==== Text to read ====

GNU bug report logs - #17013
[PATCH] grep: optimization by using the Galil rule for Boyer-Moore algorithm in KWSet

Previous Next

Package: grep;

Reported by: Norihiro Tanaka <noritnk <at> kcn.ne.jp>

Date: Fri, 14 Mar 2014 12:22:02 UTC

Severity: normal

Tags: patch

Done: Paul Eggert <eggert <at> cs.ucla.edu>

Bug is archived. No further changes may be made.

To add a comment to this bug, you must first unarchive it, by sending
a message to control AT debbugs.gnu.org, with unarchive 17013 in the body.
You can then email your comments to 17013 AT debbugs.gnu.org in the normal way.

Toggle the display of automated, internal messages from the tracker.

View this report as an mbox folder, status mbox, maintainer mbox


Report forwarded to bug-grep <at> gnu.org:
bug#17013; Package grep. (Fri, 14 Mar 2014 12:22:02 GMT) Full text and rfc822 format available.

Acknowledgement sent to Norihiro Tanaka <noritnk <at> kcn.ne.jp>:
New bug report received and forwarded. Copy sent to bug-grep <at> gnu.org. (Fri, 14 Mar 2014 12:22:02 GMT) Full text and rfc822 format available.

Message #5 received at submit <at> debbugs.gnu.org (full text, mbox):

From: Norihiro Tanaka <noritnk <at> kcn.ne.jp>
To: submit <at> debbugs.gnu.org
Subject: [PATCH] grep: optimization by using the Galil rule for Boyer-Moore
 algorithm in KWSet
Date: Fri, 14 Mar 2014 21:21:21 +0900
[Message part 1 (text/plain, inline)]
Package: grep
Tags: patch

The Boyer-Moore algorithm runs in O(m n) in the worst case,
 which perhaps it may be much slower than the DFA.

====

Challenges:
1 - Rewrite the paragraph of the grep bug report that begins "To add a comment to this bug" as a short list of steps, keeping its main facts.
2 - Write what comes next in the grep bug report, picking up right after its last sentence.
The records after this point are not needed.

==== Given entries ====

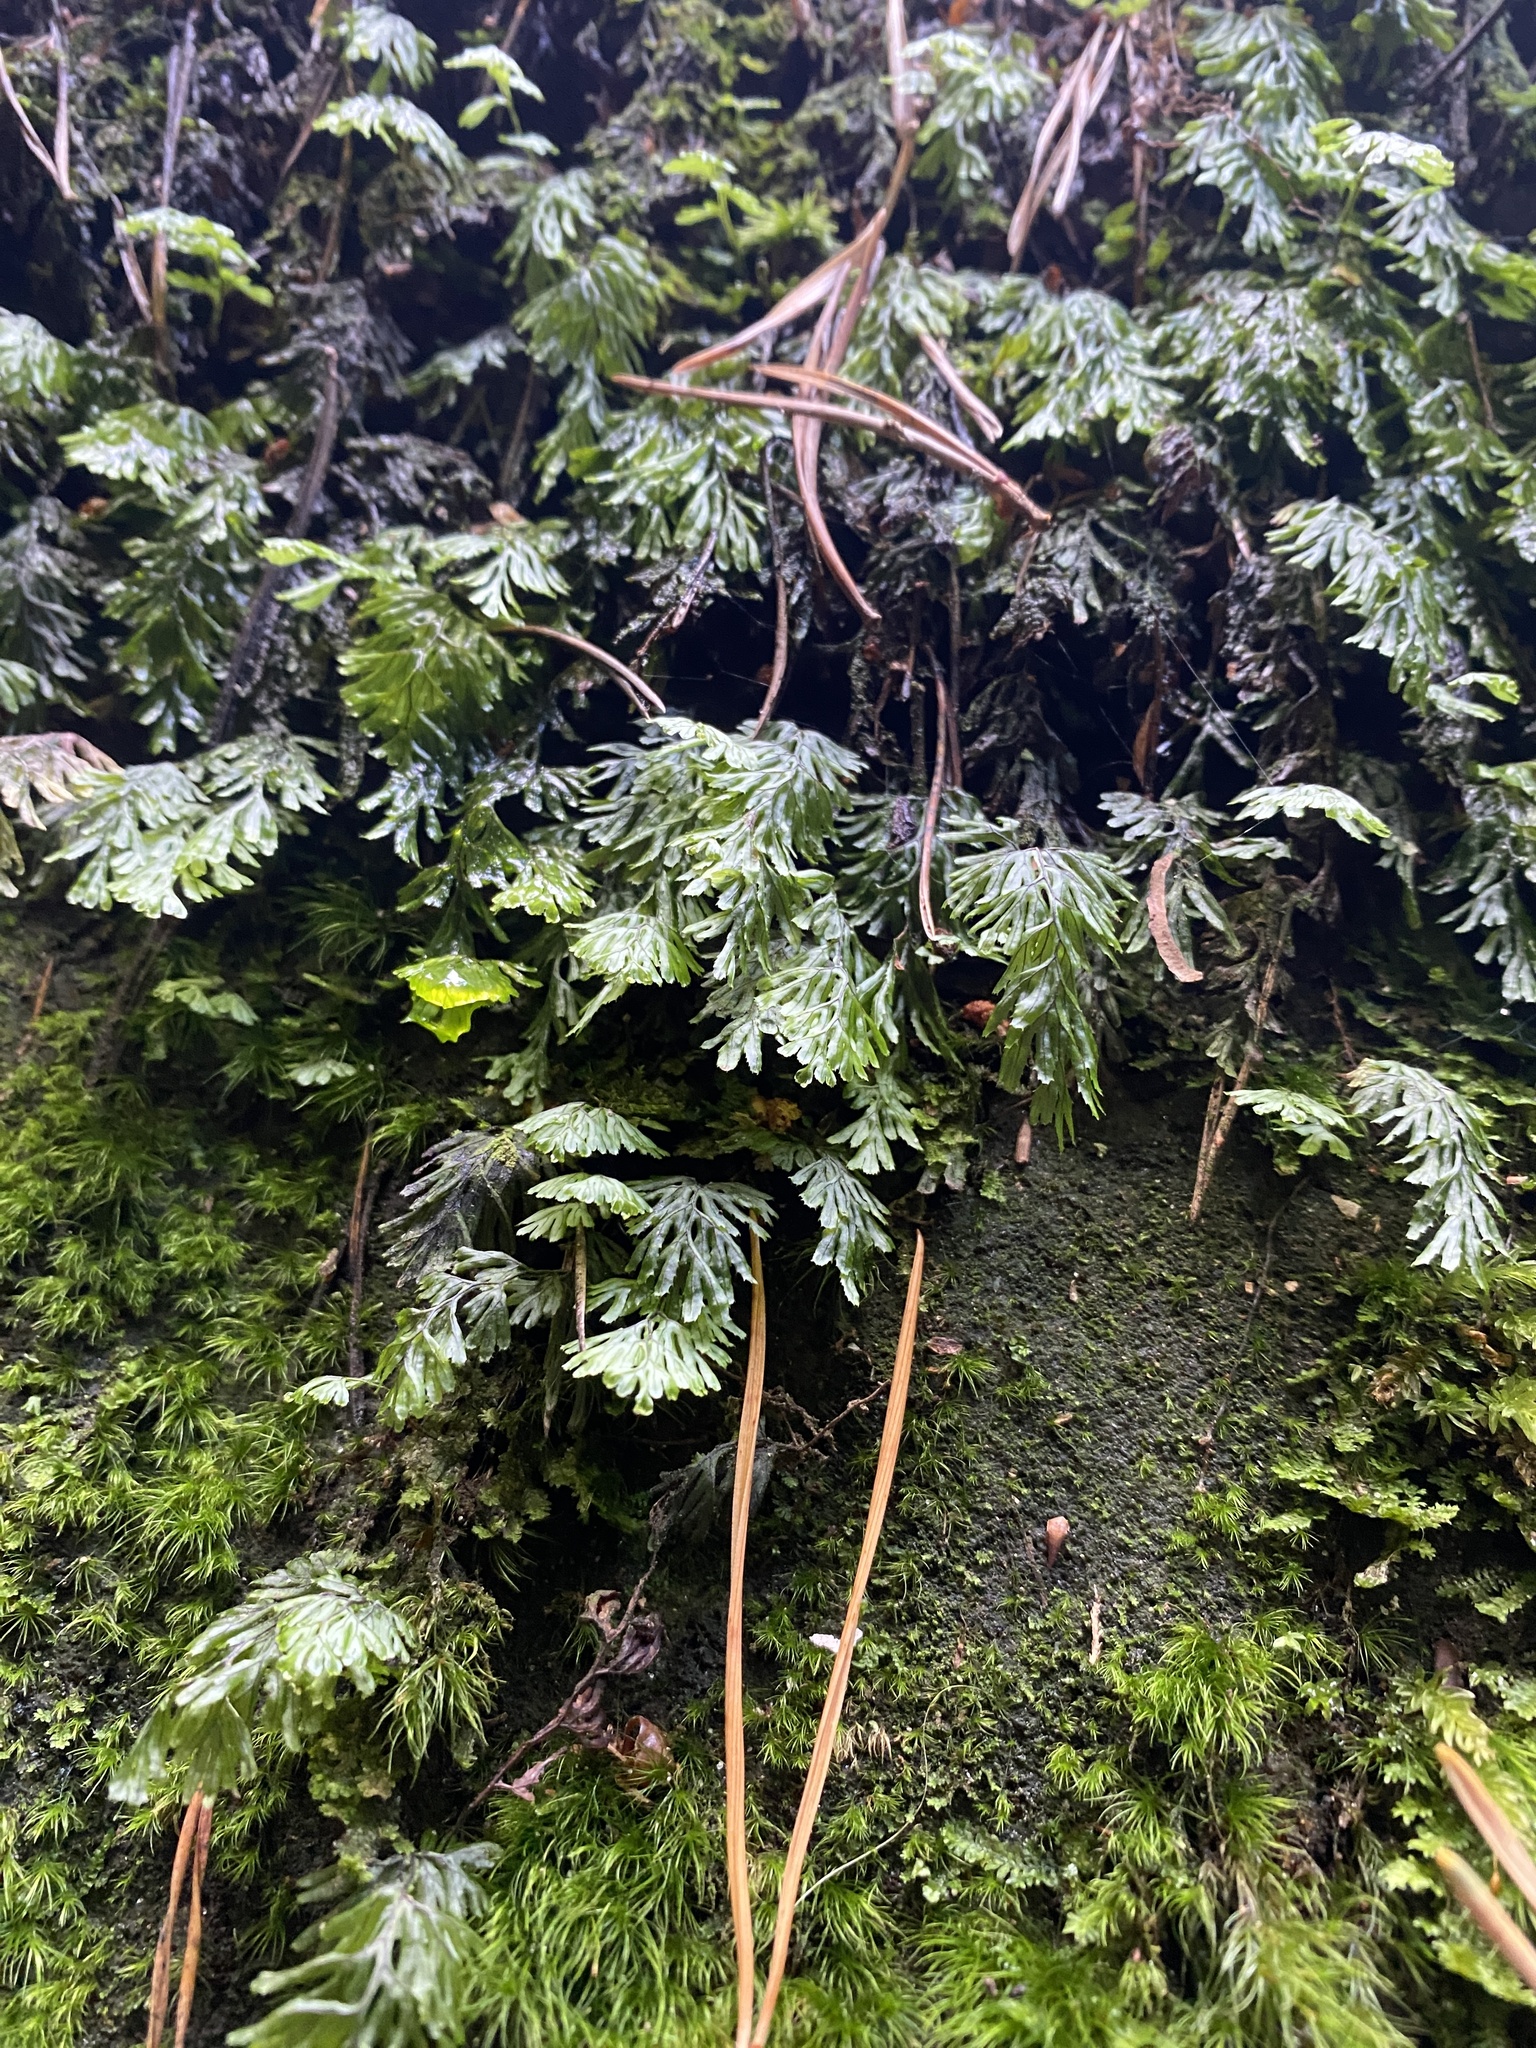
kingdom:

====
==== Given entries ====

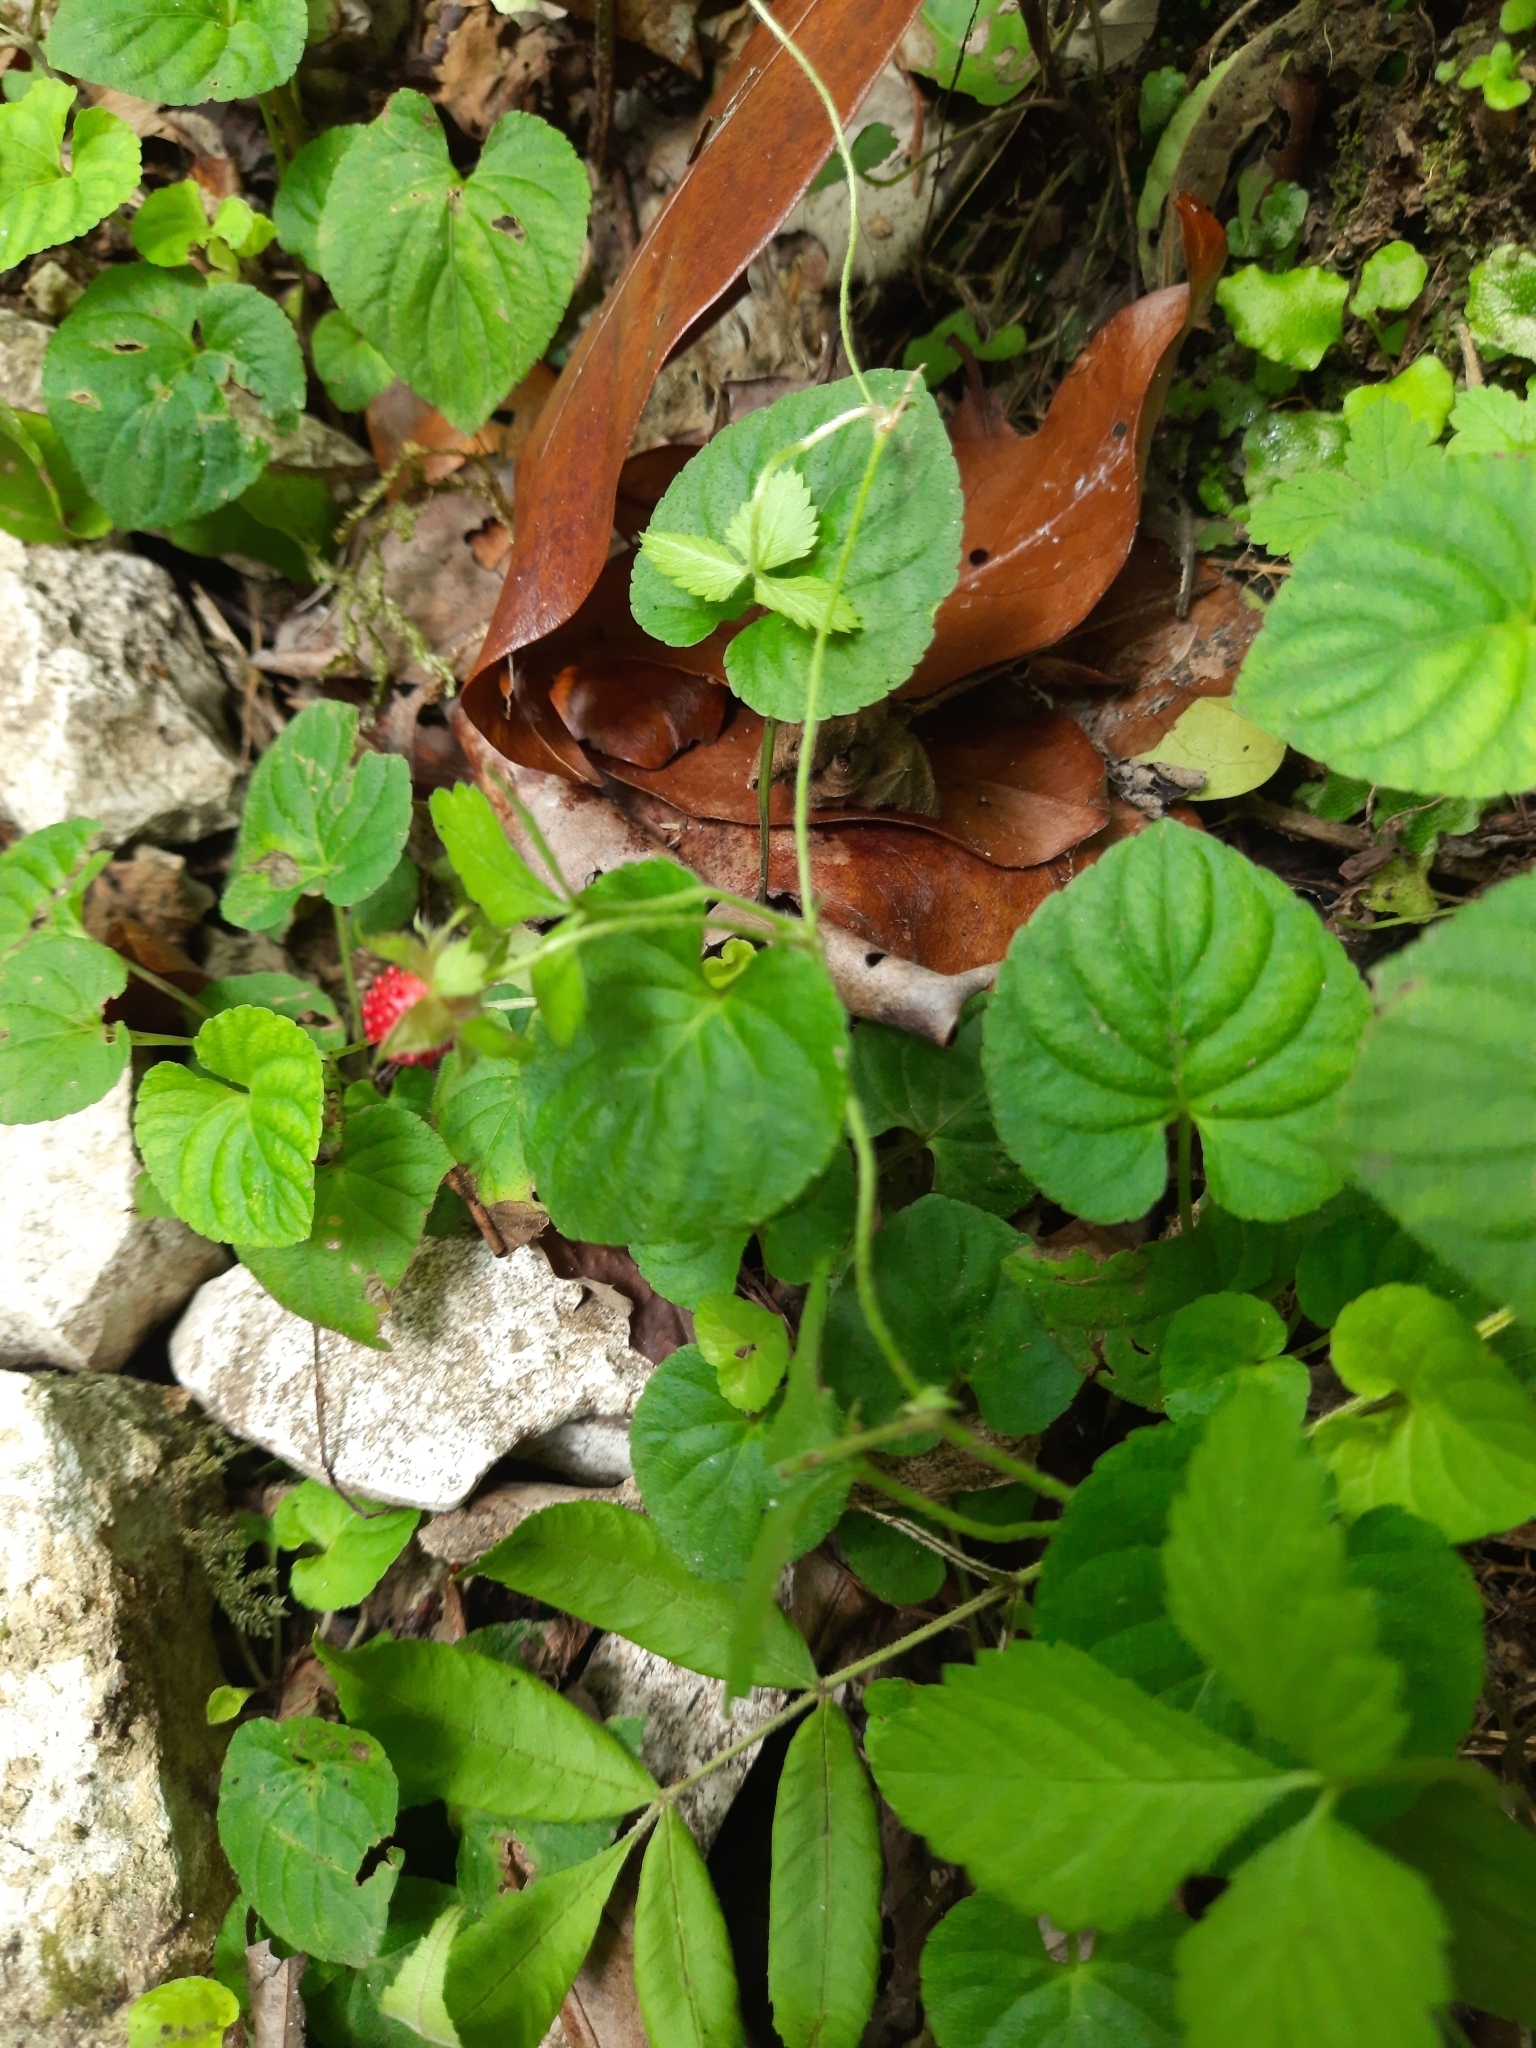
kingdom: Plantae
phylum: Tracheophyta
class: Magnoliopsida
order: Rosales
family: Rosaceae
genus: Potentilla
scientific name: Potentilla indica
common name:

====

Replies:
1 -
- Unarchive the bug first by sending a message to control AT debbugs.gnu.org with "unarchive 17013" in the body.
- Then email your comments to 17013 AT debbugs.gnu.org in the normal way.

2 -
The Galil rule enables to change O(m n) into O(n) for its case without
overheads and/or slow-down for other cases by avoiding to compare more
than once for a position in the text.  This patch implements it.

I prepare following string, which makes a worst case for Boyer-Moore
algorithm, to measure the performance.

    yes jjjjjjjjjjjjjjjjjjjjjjjjjjjjjjjjjjjjjjjj | head -10000000 > ../k

I run the test with the patch (best-of-5 trials):

    env LC_ALL=C time -p src/grep kjjjjjjjjjjjjjjjjjjj k
        real 0.70       user 0.32       sys 0.38

Back out that commit (temporarily), recompile, and rerun the experiment:

    env LC_ALL=C time -p src/grep kjjjjjjjjjjjjjjjjjjj k
        real 3.97       user 3.56       sys 0.40

Norihiro
[grep.patch (application/octet-stream, attachment)]

Information forwarded to bug-grep <at> gnu.org:
bug#17013; Package grep. (Sat, 15 Mar 2014 06:07:02 GMT) Full text and rfc822 format available.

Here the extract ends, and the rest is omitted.